Hopefully we can give regular updates from different children - the two that wrote the first input today were so excited to be doing this on UKAPS (it was 'awesome' and 'so cool'). 

Keep up with the positive comments.


----------



## OllieNZ (11 Dec 2012)

It might be interesting to get some plain old cherries and try selective breeding for colour.


----------



## mvasingh (11 Dec 2012)

OllieNZ said:
			
		

> poked (carefully planted) the plants into the substrate and tied (some of them) with lead (around their base).



Would the lead used to hold the plants down affect the shrimps?


----------



## Clifford (11 Dec 2012)

Truly inspirational teaching there.

The journal entry also shows just how much they understand already.

Well done kids and well done teacher(s).

Only trouble is my (year 4) 8 year old daughter wants one, too. She's already surveying the house for a likely spot and it's all your fault!


----------



## pancho (17 Dec 2012)

Well done kids ! The tanks look great . Can't wait to see them as they mature .


----------



## Manrock (21 Dec 2012)

Update.

Here are some of our bowls just after we added the water. They were a bit cloudy but we were really amazed at how they looked!










And here they are all together. Some have LED's and some have desk lamps which have speacle daylight bulbs in them. The lights are more like natural daylight like the sun, which helps the plants grow stronger.


----------



## Manrock (21 Dec 2012)

Update;
Here are some of our bowls today, just after a 50% water change. You can see some of the shrimps if you look carefully, they seem to be doing really well but are not breeding. We think they are not because the water is to cold (below 20c)... actually we just checked and it is 15c. Do you think it is too cold for Red Cherry Shrimps to breed?


----------



## dw1305 (21 Dec 2012)

Hi all,


> We think they are not because the water is to cold (below 20c)... actually we just checked and it is 15c. Do you think it is too cold for Red Cherry Shrimps to breed?


Probably is, but I think they should start breeding as soon as the water warms up in the spring.

I forgot to ask did the _Riccia_ arrive OK? and has it stayed attached. I've still got plenty more.

cheers Darrel


----------



## Manrock (21 Dec 2012)

dw1305 said:


> did the Riccia arrive OK? and has it stayed attached.


 
Yes - thanks Darrel (thought I sent an e-mail). The class next door have used most of the Riccia and attached it to a rock. We have a little clump floating around in each bowl too (as you suggested) - to see how it grows.

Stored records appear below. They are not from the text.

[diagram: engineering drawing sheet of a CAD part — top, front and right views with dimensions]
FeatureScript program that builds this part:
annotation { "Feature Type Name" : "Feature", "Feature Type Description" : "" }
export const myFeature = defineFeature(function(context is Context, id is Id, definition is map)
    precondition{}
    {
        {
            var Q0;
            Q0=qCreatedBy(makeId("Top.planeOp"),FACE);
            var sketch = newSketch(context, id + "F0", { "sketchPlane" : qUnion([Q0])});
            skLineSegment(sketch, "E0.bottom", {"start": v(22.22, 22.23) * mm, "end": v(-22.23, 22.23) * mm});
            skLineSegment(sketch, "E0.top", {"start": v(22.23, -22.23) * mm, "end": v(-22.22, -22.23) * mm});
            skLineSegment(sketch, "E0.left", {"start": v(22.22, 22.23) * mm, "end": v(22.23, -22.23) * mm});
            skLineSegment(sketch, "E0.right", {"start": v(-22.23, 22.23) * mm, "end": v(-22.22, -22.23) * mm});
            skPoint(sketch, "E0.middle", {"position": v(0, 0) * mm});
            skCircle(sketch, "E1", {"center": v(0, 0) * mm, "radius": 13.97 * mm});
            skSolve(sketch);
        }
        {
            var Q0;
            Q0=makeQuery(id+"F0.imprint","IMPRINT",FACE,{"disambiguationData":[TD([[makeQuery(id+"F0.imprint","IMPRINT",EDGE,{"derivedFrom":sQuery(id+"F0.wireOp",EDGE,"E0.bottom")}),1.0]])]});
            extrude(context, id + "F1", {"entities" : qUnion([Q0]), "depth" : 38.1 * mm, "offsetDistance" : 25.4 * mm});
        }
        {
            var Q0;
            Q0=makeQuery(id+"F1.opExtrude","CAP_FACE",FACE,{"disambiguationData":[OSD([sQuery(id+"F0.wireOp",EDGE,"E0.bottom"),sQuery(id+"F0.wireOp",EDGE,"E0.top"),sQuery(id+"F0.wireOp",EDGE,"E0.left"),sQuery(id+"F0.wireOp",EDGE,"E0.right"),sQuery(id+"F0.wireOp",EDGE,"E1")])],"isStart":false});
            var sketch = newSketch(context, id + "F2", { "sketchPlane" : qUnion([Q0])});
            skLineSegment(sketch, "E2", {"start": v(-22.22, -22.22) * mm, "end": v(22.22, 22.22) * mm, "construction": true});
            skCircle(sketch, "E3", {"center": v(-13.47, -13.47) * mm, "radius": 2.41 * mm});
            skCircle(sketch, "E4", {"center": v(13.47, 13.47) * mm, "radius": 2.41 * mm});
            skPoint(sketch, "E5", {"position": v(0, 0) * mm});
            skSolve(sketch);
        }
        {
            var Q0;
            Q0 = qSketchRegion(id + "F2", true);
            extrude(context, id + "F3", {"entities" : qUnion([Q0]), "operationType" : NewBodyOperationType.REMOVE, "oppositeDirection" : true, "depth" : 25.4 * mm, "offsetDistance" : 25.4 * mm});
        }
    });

Thanks for the offer and if this batch goes well we would love some more but at the moment, as you can see from the bowls, we  really need a few more stems plants and sag or vallis to fill the space. The cold has slowed any growth right down and they are not filling out as much as expected!

Thanks again

Mr Driscoll 5SD


----------



## Brian Murphy (22 Dec 2012)

Looks really well .... must pass on this idea to my brother who is a teacher


----------



## Manrock (11 Apr 2013)

We decided to rescape one of the bowls using an idea from here. We used some moss from the nano tank and covered an old cd with it. In the hole we planted a plant (an ID would help - we can't find out what it is). There are 3 cherries and 3 (so tiny they are almost invisible) crystal reds as well as some healthy Ramshorns.








If we trim the moss will it grow back thicker?
Also - here is our rescaped nano. We have only 4 plant species in here, Christmas Moss, Hydro. Japan, crypts and frogbit. We have also added 10 Crystal red shrimps, 3 Ottos and a shoal of mature Microrasbora Kubotai. They are very green! Can we paint something onto the heater to hide it?




Class 5SD


----------



## Steve Smith (11 Apr 2013)

Looks fantastic!  I hope all the kids a proud, and are enjoying watching these develop


----------



## NatureBoy (11 Apr 2013)

fantastic work - I love the evolution of the tanks, espeically the kubotai, a fave of mine! The pupils must be learning so much - Well Done!


----------



## LondonDragon (13 Apr 2013)

You should see the fish bowl that is on the latest issue of PFK


----------



## Manrock (14 Apr 2013)

Yes I have seen it. Amazing! But it did cost nearly £200!


----------



## LondonDragon (15 Apr 2013)

Manrock said:


> Yes I have seen it. Amazing! But it did cost nearly £200!


Nothing is free  well except UKAPS


----------